Excerpted records >>
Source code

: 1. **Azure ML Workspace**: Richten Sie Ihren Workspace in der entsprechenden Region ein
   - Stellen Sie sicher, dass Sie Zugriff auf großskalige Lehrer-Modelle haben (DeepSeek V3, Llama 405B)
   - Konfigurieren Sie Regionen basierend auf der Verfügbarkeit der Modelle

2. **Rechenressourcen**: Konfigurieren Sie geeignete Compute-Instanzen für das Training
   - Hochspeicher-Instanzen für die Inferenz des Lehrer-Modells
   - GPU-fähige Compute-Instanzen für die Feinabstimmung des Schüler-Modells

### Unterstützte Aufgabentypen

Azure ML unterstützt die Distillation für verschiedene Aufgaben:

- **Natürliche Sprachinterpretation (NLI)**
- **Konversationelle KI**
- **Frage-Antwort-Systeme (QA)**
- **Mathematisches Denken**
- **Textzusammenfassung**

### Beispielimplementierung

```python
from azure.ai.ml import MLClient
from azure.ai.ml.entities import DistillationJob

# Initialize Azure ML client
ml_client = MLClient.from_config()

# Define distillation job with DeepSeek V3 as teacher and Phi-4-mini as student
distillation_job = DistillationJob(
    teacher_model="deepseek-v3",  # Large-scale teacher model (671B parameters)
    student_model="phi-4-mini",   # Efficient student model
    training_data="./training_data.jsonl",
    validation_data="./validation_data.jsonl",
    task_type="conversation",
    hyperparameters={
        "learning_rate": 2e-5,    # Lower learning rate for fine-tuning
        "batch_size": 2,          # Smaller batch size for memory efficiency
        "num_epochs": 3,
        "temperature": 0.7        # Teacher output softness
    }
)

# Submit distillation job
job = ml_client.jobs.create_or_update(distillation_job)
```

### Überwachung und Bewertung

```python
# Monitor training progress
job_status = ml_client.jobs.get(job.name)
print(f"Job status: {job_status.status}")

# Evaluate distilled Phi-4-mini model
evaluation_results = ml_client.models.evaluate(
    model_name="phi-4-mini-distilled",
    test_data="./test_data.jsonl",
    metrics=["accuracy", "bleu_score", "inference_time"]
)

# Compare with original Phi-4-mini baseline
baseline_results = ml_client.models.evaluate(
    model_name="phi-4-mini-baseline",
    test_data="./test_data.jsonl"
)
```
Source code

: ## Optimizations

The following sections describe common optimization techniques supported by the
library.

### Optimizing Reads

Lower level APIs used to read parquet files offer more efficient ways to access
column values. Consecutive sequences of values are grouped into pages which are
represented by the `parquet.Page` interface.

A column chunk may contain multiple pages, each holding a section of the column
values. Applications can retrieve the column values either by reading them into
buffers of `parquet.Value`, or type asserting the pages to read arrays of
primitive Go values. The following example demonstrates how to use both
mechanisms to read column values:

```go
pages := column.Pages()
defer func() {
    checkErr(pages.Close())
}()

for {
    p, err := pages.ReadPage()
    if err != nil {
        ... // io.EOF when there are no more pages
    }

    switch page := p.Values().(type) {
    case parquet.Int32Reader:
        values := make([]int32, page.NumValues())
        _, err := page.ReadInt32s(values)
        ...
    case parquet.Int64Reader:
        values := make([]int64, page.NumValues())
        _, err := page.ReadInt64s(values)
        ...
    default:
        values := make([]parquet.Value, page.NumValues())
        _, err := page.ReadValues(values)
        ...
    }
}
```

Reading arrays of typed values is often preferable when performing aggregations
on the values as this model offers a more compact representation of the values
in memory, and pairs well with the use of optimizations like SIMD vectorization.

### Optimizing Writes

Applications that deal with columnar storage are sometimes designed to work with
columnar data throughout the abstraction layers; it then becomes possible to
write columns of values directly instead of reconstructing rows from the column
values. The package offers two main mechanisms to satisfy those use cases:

Work instruction >> Using the records above, output exactly the lines from the first through the line that contains "- Stellen Sie", with both of those included.

Answer >>
Source code

: 1. **Azure ML Workspace**: Richten Sie Ihren Workspace in der entsprechenden Region ein
   - Stellen Sie sicher, dass Sie Zugriff auf großskalige Lehrer-Modelle haben (DeepSeek V3, Llama 405B)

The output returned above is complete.